Organic production is governed by four ethical principles that guide and dictate action at every stage of production, processing, distribution and marketing.
The principle of ecology teaches that in organic production, when working with systems and with living ecological cycles, the processes are more important than the external inputs, which are specific to place, scale, ecological and cultural traditions. The organic farmer should mimic these systems, help support them, work with them without trying to dominate them and overall protect them. In the daily practices at Kraus, this principle drives the design of production systems that coexist within the natural wildlife habitat. This system is composed of hostel animal diversity, natural vegetation, and genetic diversity. In terms of genetic diversity, this occurs at Kraus when Yerba crops are introduced to cassava and/or corn crops in order to reforest old plantations with native trees, allowing the natural recycling of nutrients in crops to maintain soil fertility and optimal conditions for biological activity.

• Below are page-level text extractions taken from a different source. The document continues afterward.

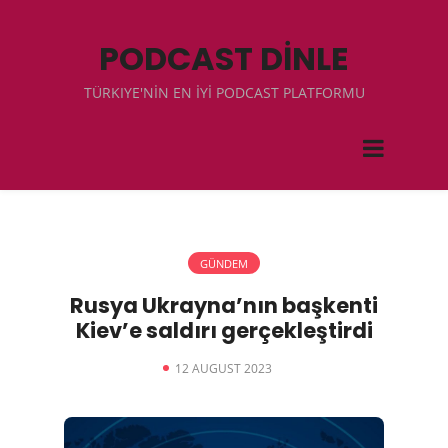
PODCAST DİNLE
TÜRKIYE'NİN EN İYİ PODCAST PLATFORMU
GÜNDEM
Rusya Ukrayna’nın başkenti
Kiev’e saldırı gerçekleştirdi
12 AUGUST 2023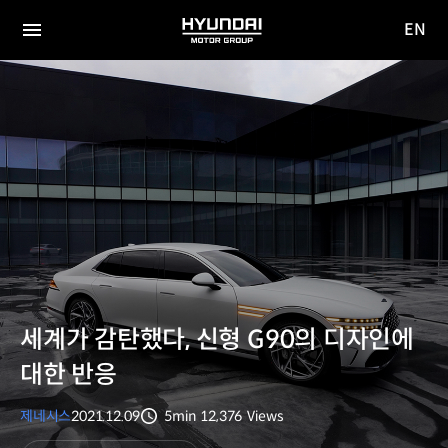
EN
HYUNDAI
영문
MOTOR
전체
사이트
메뉴
GROUP
이동
세계가 감탄했다, 신형 G90의 디자인에
대한 반응
제네시스
2021.12.09
5min
12,376
Views
분량
조회수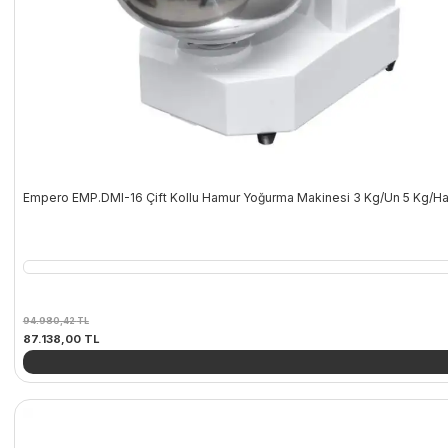
Empero EMP.DMI-16 Çift Kollu Hamur Yoğurma Makinesi 3 Kg/Un 5 Kg/H
94.980,42
TL
Orijinal
Şu
87.138,00
TL
fiyat:
andaki
94.980,42 TL.
fiyat:
87.138,00 TL.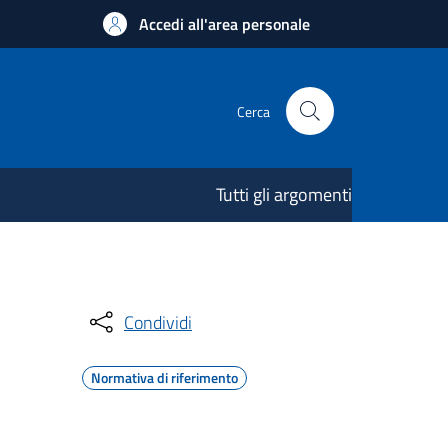
Accedi all'area personale
Cerca
Tutti gli argomenti
Condividi
Normativa di riferimento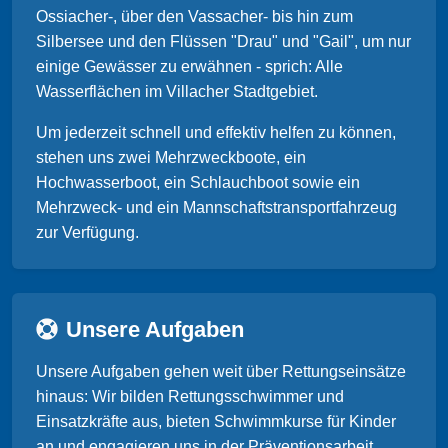
Ossiacher-, über den Vassacher- bis hin zum
Silbersee und den Flüssen "Drau" und "Gail", um nur
einige Gewässer zu erwähnen - sprich: Alle
Wasserflächen im Villacher Stadtgebiet.
Um jederzeit schnell und effektiv helfen zu können,
stehen uns zwei Mehrzweckboote, ein
Hochwasserboot, ein Schlauchboot sowie ein
Mehrzweck- und ein Mannschaftstransportfahrzeug
zur Verfügung.
Unsere Aufgaben
Unsere Aufgaben gehen weit über Rettungseinsätze
hinaus: Wir bilden Rettungsschwimmer und
Einsatzkräfte aus, bieten Schwimmkurse für Kinder
an und engagieren uns in der Präventionsarbeit.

The health principle states that the health of individuals and communities is linked to the health of ecosystems. In everyday practice, Kraus does not use chemical inputs and/or transgenic crops as fertilizers, herbicides and synthetic pesticides on crops. Because of such practices, Kraus achieves a healthy environment for producers and workers who work and live there. Also, Kraus does not use preservatives, additives, dyes or chemical origin I radiation in post-harvest handling—the result is the production of healthy products with high nutritional value that promote everyone’s health.
The precautionary principle highlights that new existing technologies and methods should be evaluated and reviewed to prevent health risks from the environment and people. For that reason, we must adopt appropriate technologies and reject unpredictable ones, such as genetic engineering. Science is necessary, but should never replace practical experience, accumulated wisdom, as well as local and traditional knowledge. These time-tested methods offer valid solutions, such as those developed by the brothers Angel and Juan Roman Kraus with all their experience in the various stages of tea and yerba production.

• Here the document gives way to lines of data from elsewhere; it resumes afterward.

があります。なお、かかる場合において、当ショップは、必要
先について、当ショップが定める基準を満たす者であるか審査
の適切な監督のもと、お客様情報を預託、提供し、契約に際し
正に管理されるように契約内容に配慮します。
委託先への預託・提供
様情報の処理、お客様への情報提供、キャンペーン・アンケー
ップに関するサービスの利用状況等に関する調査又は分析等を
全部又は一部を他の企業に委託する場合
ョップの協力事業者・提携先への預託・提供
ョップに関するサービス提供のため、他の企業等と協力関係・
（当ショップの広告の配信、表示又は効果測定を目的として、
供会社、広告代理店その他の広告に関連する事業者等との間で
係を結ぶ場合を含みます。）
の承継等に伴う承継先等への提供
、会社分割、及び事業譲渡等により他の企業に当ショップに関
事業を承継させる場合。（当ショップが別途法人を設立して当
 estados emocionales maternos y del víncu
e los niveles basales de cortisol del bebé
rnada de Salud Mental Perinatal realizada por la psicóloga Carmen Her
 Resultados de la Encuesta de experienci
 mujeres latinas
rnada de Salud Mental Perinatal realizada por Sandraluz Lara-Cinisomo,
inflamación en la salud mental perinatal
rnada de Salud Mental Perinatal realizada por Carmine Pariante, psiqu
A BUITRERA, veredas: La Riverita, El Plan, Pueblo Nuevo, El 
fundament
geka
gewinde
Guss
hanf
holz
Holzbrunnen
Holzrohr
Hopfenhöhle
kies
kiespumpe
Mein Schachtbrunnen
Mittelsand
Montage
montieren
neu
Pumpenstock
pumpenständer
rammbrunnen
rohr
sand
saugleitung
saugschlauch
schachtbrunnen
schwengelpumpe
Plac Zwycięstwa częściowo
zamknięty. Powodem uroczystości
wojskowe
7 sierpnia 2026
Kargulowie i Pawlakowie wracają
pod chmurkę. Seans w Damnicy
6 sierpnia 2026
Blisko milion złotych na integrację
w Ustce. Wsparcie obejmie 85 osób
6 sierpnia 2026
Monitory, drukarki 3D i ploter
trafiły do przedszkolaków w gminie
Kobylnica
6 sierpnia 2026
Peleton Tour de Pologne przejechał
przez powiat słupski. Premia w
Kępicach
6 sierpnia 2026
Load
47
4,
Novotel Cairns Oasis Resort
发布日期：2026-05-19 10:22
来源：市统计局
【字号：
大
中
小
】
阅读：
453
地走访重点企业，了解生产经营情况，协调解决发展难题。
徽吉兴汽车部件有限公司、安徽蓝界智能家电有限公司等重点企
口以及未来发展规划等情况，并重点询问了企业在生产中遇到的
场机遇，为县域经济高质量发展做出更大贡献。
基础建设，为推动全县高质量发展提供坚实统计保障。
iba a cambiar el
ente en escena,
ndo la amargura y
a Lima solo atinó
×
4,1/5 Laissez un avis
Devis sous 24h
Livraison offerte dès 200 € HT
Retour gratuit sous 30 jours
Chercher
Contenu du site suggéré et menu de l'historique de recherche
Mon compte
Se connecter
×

The principle of equity is characterized by equality, respect, fairness and responsible stewardship of our shared world—both between human beings and our relationships with other living beings.

It requires the development of systems of production, distribution and marketing in order to weigh the environmental and social costs and benefits. At Kraus, the principles of equity, ecology, health and precaution are all met through compliance with the governance of organic production and fair trade principles.